- Passage shown:
-- Opening Marker --

So here are some examples of first party tools that we usually install in our Kubernetes cluster:

Monitoring and Logging tools

When it comes to monitoring, Prometheus takes center stage.For logs, choices abound - Fluent Bit, Fluent D, Loki, and more. Visualizing the data with Grafana (which easily interfaces with Prometheus) and Kibana ( if we use ElasticSearch). 

Gateway to the Outside World: Load Balancers and More

Install ALB for AWS environments or any flavor of INGRESS NGINX for universal appeal. Choices are yours, options are aplenty.

Tools for Scaling and Deployment

Scale your cluster effortlessly with Keda and Karpenter(which is an AWS Cluster Autoscaler). Argocd steps in for smooth Continuous Delivery, utilizing Helm Charts to deploy applications into the cluster.

 

Here's the beauty – the selection of Third-Party Tools is yours to make. Your requirements, your use case, your cluster – the tools you choose define your Kubernetes journey. 

Monthly Maintenance 

In the dynamic world of Kubernetes and third-party tools, keeping your Helm Charts up-to-date is the key to a seamless journey. Helm Charts, the backbone of tool installations, release new versions periodically, bringing bug fixes and innovations to your applications. The task at hand? Regularly updating those versions.

 

In addition, if we use built in terraform modules, we have to remember to update the version of the module every period for the same reason of fixing bugs and improving the module.

Monthly Tasks for Stability

Here's the recommendation: make version updates a monthly ritual. Set aside time to update Terraform modules, Helm Chart versions, and keep your environment in sync. It's not just about staying current; it's about safeguarding against disruptions and unlocking the full potential of your Kubernetes experience.

 

Scheduling

Requests & Limits

Definition: Requests and limits in Kubernetes refer to the allocation of resources (CPU and memory) for containers running within pods. Requests specify the amount of resources a container needs to run, while limits define the maximum amount a container is allowed to use.

 

Advantage: By setting these parameters, Kubernetes can make intelligent decisions about resource allocation. It ensures that your application scales efficiently, maintaining performance without wasting resources.

 

Considerations: 

 

1. Pods with high resource requests might be harder to schedule in the cluster if nodes are running close to capacity. Pods requesting more resources than a node can provide will remain unscheduled.

Ensure that your cluster has nodes with varying resource capacities to handle different types of workloads.

 

1. Overcommitting (having total requests or limits across all pods exceeding node capacity) can be strategic but risky. It can lead to resource contention and degraded performance.

-- Closing Marker --

[Stored items]

-- Opening Marker --

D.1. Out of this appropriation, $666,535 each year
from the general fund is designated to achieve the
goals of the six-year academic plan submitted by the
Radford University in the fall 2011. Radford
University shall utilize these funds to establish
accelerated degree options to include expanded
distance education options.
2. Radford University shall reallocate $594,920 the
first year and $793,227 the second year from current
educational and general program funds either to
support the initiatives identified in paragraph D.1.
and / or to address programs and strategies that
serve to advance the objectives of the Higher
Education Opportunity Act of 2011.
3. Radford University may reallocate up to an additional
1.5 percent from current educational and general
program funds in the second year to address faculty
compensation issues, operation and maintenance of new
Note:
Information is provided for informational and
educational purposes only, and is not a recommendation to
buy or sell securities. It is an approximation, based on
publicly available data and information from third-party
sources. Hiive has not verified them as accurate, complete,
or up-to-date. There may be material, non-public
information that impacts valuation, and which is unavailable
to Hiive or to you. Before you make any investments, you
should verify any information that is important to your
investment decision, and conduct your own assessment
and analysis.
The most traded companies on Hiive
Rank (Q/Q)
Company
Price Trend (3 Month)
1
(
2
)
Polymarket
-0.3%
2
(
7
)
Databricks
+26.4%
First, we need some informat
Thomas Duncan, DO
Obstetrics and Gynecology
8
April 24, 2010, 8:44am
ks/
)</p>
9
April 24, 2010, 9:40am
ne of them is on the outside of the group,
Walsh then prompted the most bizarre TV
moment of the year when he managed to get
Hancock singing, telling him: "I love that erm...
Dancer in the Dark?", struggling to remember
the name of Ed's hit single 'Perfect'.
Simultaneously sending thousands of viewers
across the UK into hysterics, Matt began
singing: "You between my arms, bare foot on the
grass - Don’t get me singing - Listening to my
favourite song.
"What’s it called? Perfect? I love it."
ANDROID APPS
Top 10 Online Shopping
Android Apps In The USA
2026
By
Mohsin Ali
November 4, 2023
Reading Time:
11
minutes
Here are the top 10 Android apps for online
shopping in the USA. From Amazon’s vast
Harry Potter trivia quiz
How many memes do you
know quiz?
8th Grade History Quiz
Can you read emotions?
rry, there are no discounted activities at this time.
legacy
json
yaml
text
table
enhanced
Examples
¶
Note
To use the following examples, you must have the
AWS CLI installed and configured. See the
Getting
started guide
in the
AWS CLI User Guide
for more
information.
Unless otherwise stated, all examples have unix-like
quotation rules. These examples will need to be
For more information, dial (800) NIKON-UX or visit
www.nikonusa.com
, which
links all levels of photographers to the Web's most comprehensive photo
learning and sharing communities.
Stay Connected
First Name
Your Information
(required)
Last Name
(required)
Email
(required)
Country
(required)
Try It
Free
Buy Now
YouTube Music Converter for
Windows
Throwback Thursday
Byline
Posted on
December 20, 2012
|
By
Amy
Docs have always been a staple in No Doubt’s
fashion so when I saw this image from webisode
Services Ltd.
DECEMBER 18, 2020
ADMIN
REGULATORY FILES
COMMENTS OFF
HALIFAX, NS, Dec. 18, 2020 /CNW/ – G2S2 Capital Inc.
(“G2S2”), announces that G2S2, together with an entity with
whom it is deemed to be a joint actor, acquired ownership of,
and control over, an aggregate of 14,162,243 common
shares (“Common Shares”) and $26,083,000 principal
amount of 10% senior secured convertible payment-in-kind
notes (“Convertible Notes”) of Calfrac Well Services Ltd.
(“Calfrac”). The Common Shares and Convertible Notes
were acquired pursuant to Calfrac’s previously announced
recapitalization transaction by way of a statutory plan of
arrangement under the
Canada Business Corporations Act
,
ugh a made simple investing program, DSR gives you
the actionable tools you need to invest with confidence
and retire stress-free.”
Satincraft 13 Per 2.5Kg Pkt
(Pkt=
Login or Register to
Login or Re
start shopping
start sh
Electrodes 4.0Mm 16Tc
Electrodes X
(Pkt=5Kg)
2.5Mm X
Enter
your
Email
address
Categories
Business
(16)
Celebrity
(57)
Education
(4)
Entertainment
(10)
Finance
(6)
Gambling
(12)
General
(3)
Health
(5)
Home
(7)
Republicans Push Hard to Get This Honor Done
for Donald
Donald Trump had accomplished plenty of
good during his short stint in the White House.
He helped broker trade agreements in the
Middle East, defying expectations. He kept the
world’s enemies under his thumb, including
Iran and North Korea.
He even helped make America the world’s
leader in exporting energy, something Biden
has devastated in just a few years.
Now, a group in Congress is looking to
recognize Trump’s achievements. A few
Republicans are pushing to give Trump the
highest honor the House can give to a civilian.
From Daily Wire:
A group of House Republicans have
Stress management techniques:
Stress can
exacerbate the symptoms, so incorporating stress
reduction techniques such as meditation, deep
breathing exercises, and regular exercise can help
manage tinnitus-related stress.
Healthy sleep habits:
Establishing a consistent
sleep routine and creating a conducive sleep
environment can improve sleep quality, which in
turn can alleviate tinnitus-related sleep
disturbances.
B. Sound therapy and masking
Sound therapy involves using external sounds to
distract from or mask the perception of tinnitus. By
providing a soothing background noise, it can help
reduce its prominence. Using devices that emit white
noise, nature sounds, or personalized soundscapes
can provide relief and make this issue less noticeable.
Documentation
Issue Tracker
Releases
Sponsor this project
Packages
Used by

-- Closing Marker --

- Task instructions:
(a) According to the Kubernetes passage, which tool handles Continuous Delivery?
(b) Starting at the first line of the records and ending at the line that contains "distance education options.", edit the lines so that "appropriation" becomes "allocation", with nothing else changed. Give only those lines.
The text and the records have no connection to each other.

- Responses to the tasks:
(a) Argocd handles Continuous Delivery, using Helm Charts to deploy applications into the cluster.

(b)
D.1. Out of this allocation, $666,535 each year
from the general fund is designated to achieve the
goals of the six-year academic plan submitted by the
Radford University in the fall 2011. Radford
University shall utilize these funds to establish
accelerated degree options to include expanded
distance education options.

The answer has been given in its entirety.